Antara laporan di atas kertas dan realitas di lapangan, ditemukan jurang perbedaan yang mencolok, administrasi yang tampak sempurna di tengah dugaan malafungsi infrastruktur pengolahan limbah.
Kronologi dan Esensi Perkara (What & When)
Kasus ini mencuat setelah Komunitas Madani Purwakarta (KMP) melakukan pengawasan intensif terhadap aktivitas pembuangan limbah korporasi tersebut. Sejak laporan perdana dilayangkan pada 30 Oktober 2025, penyelidikan terus bergulir hingga memasuki babak baru pada April 2026. Inti dari perkara ini bukan sekadar pencemaran fisik, melainkan dugaan manipulasi informasi terhadap Baku Mutu Air Limbah (BMAL) yang dilaporkan kepada otoritas terkait.
(20/4/2026)
Subjek Hukum yang Terlibat (Who & Where)
Sorotan utama tertuju pada jajaran Direksi PT SunFu Indonesia selaku pemegang komando tertinggi operasional perusahaan di wilayah Kabupaten Purwakarta, Jawa Barat. Di sisi lain, KMP bertindak sebagai representasi kontrol sosial yang secara konsisten mengawal dokumen administrasi dan temuan teknis di titik pelepasan limbah perusahaan.
Urgensi dan Rasionalitas Gugatan (Why)
Mengapa kasus ini diklasifikasikan sebagai tindak pidana serius? Menurut Ketua KMP, Ir. Zaenal Abidin, MP, terdapat anomali teknis yang tidak terbantahkan.
“Secara ilmiah, mustahil mendapatkan parameter limbah yang sangat rendah jika Instalasi Pengolahan Air Limbah (IPAL) tidak beroperasi secara optimal. Ketidaksesuaian ini merupakan indikasi kuat adanya rekayasa data untuk menciptakan kesan kepatuhan administratif,” tegasnya.
Modus Operandi, Rekayasa Sistematis (How).
Berdasarkan analisis mendalam, terdapat empat pilar modus yang diduga dilakukan untuk mengelabuhi pengawasan:
Pembiaran Infrastruktur,membiarkan unit IPAL tidak berfungsi sebagaimana spesifikasi teknisnya.
Pelepasan Langsung,tetap mengalirkan residu produksi ke media lingkungan tanpa proses filtrasi yang memadai.
Dilusi Ilegal, melakukan pencampuran air bersih (diluting) ke dalam bak indikator untuk menurunkan konsentrasi parameter pencemar secara semu.
Fabrikasi Laporan,menyajikan hasil uji laboratorium yang telah dikondisikan agar selaras dengan ambang batas legal.

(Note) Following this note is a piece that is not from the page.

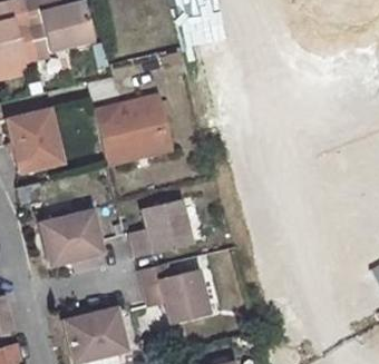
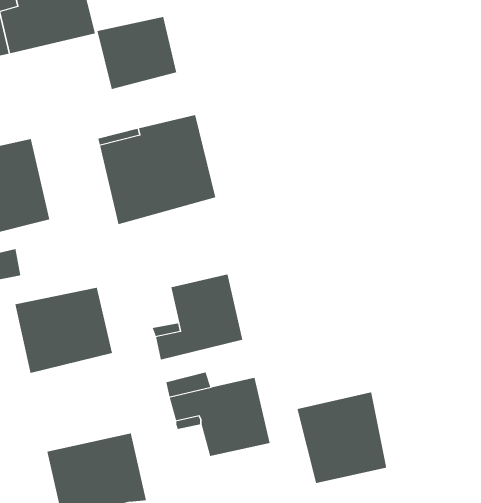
building: none -> [97,16,177,90]
building: none -> [297,391,387,484]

Konstruksi Hukum dan Ancaman Pidana.
Atas dugaan tindakan tersebut, penanggung jawab korporasi berpotensi dijerat dengan Pasal 98 ayat (2) jo. Pasal 116 Undang-Undang Nomor 32 Tahun 2009 tentang Perlindungan dan Pengelolaan Lingkungan Hidup. Konstruksi hukum ini membawa konsekuensi yang sangat berat, yakni ancaman pidana penjara maksimal 12 tahun serta denda hingga Rp12 miliar.

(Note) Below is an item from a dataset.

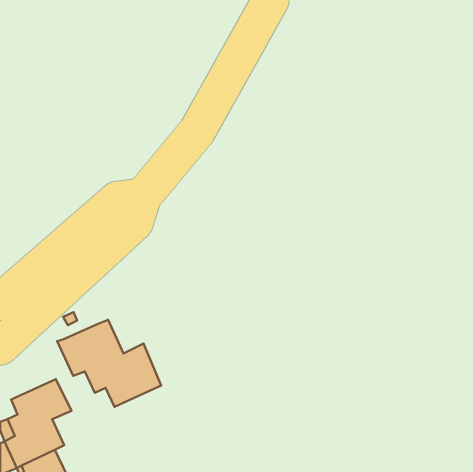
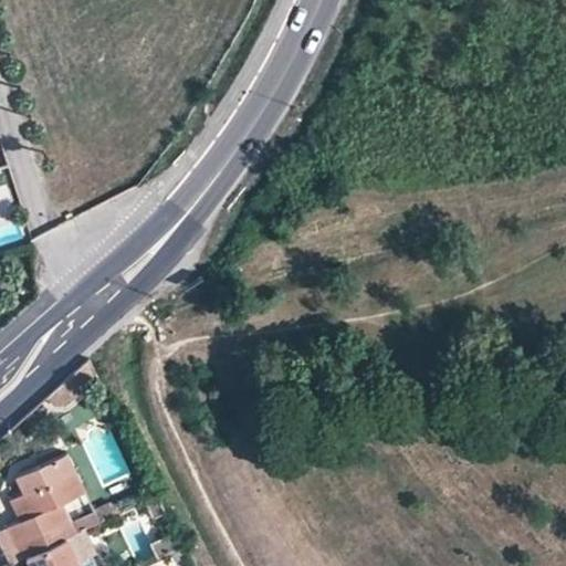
building: [57,320,161,407] -> none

Perkembangan Terkini,Ketidakpatuhan Terhadap Proses Hukum.
KMP menyayangkan sikap direksi yang dinilai tidak kooperatif. Meski telah dilayangkan panggilan oleh penyidik sebanyak dua kali, pihak perusahaan dilaporkan tidak menunjukkan itikad baik untuk hadir. Ketidakhadiran tanpa alasan sah ini menjadi momentum kuat bagi aparat penegak hukum untuk meningkatkan status perkara dari penyelidikan ke tahap penyidikan.
Manifestasi Keadilan Lingkungan.
Sebagai langkah lanjut, KMP mendesak agar penegak hukum segera melakukan penyitaan alat bukti teknis dan dokumen BMAL guna menjamin transparansi.
“Penegakan hukum lingkungan adalah ujian integritas bagi kita semua. Kami akan mengawal proses ini, termasuk mempertimbangkan upaya praperadilan jika ditemukan stagnasi dalam penanganan perkara,” tutup pernyataan resmi KMP.
Laporan investigasi ini diharapkan menjadi preseden penting bahwa kedaulatan lingkungan di Indonesia tidak dapat ditukar dengan manipulasi administratif belaka.